Inhibition of LSD1 by oligoamines increases activating H3K4me2 and H3K4me1 marks and decreases repressive H3K9me2 marks at the promoters of re-expressed genes. (A) HCT116 cells were treated with 10 μM of PG-11144 for 24 hr. Quantitative chromatin immunoprecipitation analysis was used to determine the occupancy of the indicated promoters by multiple activating and repressive marks. (B) Composite graph showing enrichment of H3K4me2 in the proximal promoter region of SFRP2, spanning ∼-1000 bp to +300 bp relative to the transcriptional start site (TSS). The quantified results are the means of three independent experiments with S.D. as indicated.

Figure 5

Synergy of oligoamines and DNA methyltransferase inhibitor in the re-expression of an aberrantly silenced gene. HCT116 cells were treated for 24 hr with the indicated doses of DAC and oligoamines alone or simultaneously.
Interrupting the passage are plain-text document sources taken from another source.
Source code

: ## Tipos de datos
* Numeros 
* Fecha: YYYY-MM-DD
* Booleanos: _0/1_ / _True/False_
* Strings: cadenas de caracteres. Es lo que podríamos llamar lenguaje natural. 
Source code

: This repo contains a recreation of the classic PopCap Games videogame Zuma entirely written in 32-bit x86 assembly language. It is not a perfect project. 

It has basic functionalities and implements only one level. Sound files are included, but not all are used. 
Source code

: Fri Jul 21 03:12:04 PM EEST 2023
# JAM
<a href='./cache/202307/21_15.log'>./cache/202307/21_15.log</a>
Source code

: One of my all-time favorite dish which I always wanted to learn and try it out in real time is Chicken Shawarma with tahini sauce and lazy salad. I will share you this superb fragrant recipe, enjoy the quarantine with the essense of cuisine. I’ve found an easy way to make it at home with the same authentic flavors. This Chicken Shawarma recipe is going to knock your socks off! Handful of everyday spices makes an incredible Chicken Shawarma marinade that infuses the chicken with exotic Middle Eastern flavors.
RNA was extracted and cDNA was synthesized and subjected to quantitative real time PCR for the SFRP2 gene using the DNA-intercalating SYBR green reagent. GAPDH expression was used as an internal standard. The quantified results are the mean of three independent experiments performed in triplicate in the MyiQ single color real-time PCR machine (Bio-Rad). S.D. is indicated by the error bars.

Figure 6

Effects of polyamine analogues on LSD1 and tumor growth in nude mice bearing HCT116 xenografts. Mice were randomized into treatment (n = 5) and control (n = 5) groups by 20 days post-implantation of HCT116 xenograft. The treatment groups given as single agents were: vehicle (saline control at qdx5), PG-11144 (10 mg/kg, 2× wk), 2d (10 mg/kg qdx5), and 5-Aza (2 mg/kg qdx5). The combination treatment groups were: PG-11144 (10 mg/kg, 2× wk)/5-Aza (2 mg/kg qdx5), and 2d (10 mg/kg qdx5)/5-Aza (2 mg/kg qdx5). (A) Tumor sample of HCT116 xenografts treated with vehicle (saline control at qdx5), PG-11144 (10 mg/kg, 2× wk), or 2d (10 mg/kg qdx5) for 37 days. 30 μg of nuclear protein/lane were analyzed for expression of H3K4me2, and H3/H4 as a loading control. (B) Tumor volumes of mice measured twice weekly. The vertical bars indicate mean tumor size (in mm³) ± SE. (C) Weights of mice were measured weekly. The vertical bars indicate mean mouse weight (g) ± SE.